Теперь я подготовил все орудия критики, и читатель, вероятно, ожидает, что я их пущу в ход. Но зачем? Надо ли доказывать, что Шукшин был русский шовинист и выполнял особую миссию в маразматическом мире семидесятых годов? Надо ли объяснять, кому и как служил Шукшин? Всякому овощу свое время. Он получил свою награду, и его время прошло.

Кого мне жаль, это Белова, единственного из четверки, у кого был талант. Он совсем не развит, мало смыслит в устройстве мира, но в русской деревне кое-что знает и любит. Курьезные детали в его прежних сочинениях объяснили мне Белова – а теперь он объяснил себя всем. Какая же это привычная схема – еврей, несущий на себе грехи мира сего! Не знает Белов, сколько было у него предшественников. Кто помнит Фрейтага? Кто будет помнить Белова?

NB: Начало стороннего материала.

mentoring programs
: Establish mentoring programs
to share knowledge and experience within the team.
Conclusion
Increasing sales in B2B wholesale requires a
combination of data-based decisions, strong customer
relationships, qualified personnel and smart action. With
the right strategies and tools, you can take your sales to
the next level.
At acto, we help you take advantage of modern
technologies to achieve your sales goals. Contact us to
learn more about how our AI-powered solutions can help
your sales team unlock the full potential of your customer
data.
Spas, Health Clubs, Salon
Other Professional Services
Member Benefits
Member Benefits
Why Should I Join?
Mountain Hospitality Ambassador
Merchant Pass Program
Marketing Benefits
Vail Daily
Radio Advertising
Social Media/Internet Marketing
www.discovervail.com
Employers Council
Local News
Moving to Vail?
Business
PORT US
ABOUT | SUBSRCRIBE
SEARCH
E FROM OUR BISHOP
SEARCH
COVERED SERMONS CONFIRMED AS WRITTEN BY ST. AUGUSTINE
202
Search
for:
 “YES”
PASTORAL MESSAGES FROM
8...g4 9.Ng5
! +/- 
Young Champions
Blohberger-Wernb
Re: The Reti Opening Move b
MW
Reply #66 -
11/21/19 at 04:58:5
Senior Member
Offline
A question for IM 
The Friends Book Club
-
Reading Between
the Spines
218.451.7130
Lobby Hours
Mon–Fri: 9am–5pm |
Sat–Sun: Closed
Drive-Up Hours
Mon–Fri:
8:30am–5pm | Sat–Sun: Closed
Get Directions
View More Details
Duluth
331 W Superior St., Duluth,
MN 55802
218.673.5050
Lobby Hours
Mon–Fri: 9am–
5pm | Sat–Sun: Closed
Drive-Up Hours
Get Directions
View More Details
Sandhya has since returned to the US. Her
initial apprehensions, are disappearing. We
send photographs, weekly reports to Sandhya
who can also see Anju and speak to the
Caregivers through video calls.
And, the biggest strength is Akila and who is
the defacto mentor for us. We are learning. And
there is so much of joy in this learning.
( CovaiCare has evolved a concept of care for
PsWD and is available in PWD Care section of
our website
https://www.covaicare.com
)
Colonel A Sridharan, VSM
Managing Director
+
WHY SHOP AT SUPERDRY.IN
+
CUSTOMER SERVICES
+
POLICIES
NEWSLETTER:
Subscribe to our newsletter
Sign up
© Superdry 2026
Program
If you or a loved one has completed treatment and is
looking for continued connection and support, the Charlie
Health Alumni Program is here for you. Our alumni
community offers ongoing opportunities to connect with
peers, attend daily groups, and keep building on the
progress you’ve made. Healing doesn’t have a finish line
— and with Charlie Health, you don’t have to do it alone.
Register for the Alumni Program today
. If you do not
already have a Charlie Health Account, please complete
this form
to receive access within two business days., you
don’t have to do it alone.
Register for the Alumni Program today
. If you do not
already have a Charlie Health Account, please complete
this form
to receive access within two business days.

Остаются Астафьев и Распутин. Но они сами зачислили себя в фашисты, связавшись с пресловутым обществом «Память» – переименованным теперь в «национальный патриотический фронт». Один из национал-патриотов, по-видимому, гордится этим, другой неловко оправдывается: поведение их будет зависеть от ситуации, и при надобности оба отрекутся. Наши фашисты не храбры. Распутин все-таки умнее и боится себя скомпрометировать, Астафьев же очень глуп, компрометирует себя, а потом заметает следы. Оба связаны с известной фракцией руководства, причем Астафьев афиширует эту связь. Насколько сильна у него поддержка, видно из того, что ему сошла «Ловля пескарей в Грузии». Это злобный памфлет не против каких-нибудь особенных грузин, а против всей нации. Не нравится ему эта нация тем, что она чужая, и выражает он свою неприязнь примерно так, как это делают пьяные в откровенном разговоре у ларька. В конце он спохватывается и, как удирающая каракатица, напускает туман. Материал на грузин он собрал, пользуясь их гостеприимством. Содержание, поистине, ниже критики – желающие могут прочесть. Перед русской литературой Астафьев, конечно, мелкое насекомое, а все-таки – гадко.

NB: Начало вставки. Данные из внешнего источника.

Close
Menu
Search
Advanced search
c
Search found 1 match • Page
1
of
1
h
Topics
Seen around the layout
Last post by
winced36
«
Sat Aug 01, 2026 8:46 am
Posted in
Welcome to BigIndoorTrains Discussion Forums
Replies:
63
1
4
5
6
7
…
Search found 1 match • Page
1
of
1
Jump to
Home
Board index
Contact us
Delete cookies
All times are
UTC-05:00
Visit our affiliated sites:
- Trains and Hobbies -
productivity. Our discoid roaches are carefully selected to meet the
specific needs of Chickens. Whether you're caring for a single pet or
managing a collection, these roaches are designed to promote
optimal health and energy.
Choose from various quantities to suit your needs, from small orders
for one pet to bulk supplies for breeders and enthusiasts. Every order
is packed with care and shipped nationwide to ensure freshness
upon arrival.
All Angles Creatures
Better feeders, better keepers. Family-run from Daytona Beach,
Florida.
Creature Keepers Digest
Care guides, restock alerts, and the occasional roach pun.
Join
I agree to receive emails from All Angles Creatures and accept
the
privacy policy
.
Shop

Но об этих довольно, есть более важный писатель, к сожалению, тоже имеющий отношение к нашей теме: это уже упомянутый Солженицын. Он не советский писатель, не служит никакой фракции аппарата и обязан своей известностью собственному мужеству и таланту. По типу личности он относится к старому, дореволюционному русскому мещанству и разделяет его главные слабости: национальную ограниченность и подчинение коллективу. В юности он был верующим коммунистом и собирался написать эпопею «ЛЮР», Люби Революцию. Тогда он примыкал к партии и был посажен за рвение к чистому ленинизму. Теперь он прилепился к монархии и православию, а «ЛЮР» превратился в «Красное колесо». В нем видна та невыработанность личности, которую обличал в русском человеке Бердяев: ему непременно надо принадлежать к общине и страшно не знать, какой. Этот крестьянский коллективизм может сослужить Солженицыну дурную службу, если он станет искать свою общину в неразберихе сегодняшней России.

Публицистика Солженицына достаточно откровенна. Его статья в сборнике «Из-под глыб» не оставляет сомнения, что он шовинист, а «Ленин в Цюрихе» – составленный по всем правилам антисемитский памфлет. Вообще, политическая полемика – слабая сторона Солженицына, убивающая в нем художника. Но как раз слабости его могут привести к тому, что русский фашизм сделает его одним из своих святых. Пусть минует его этот позор.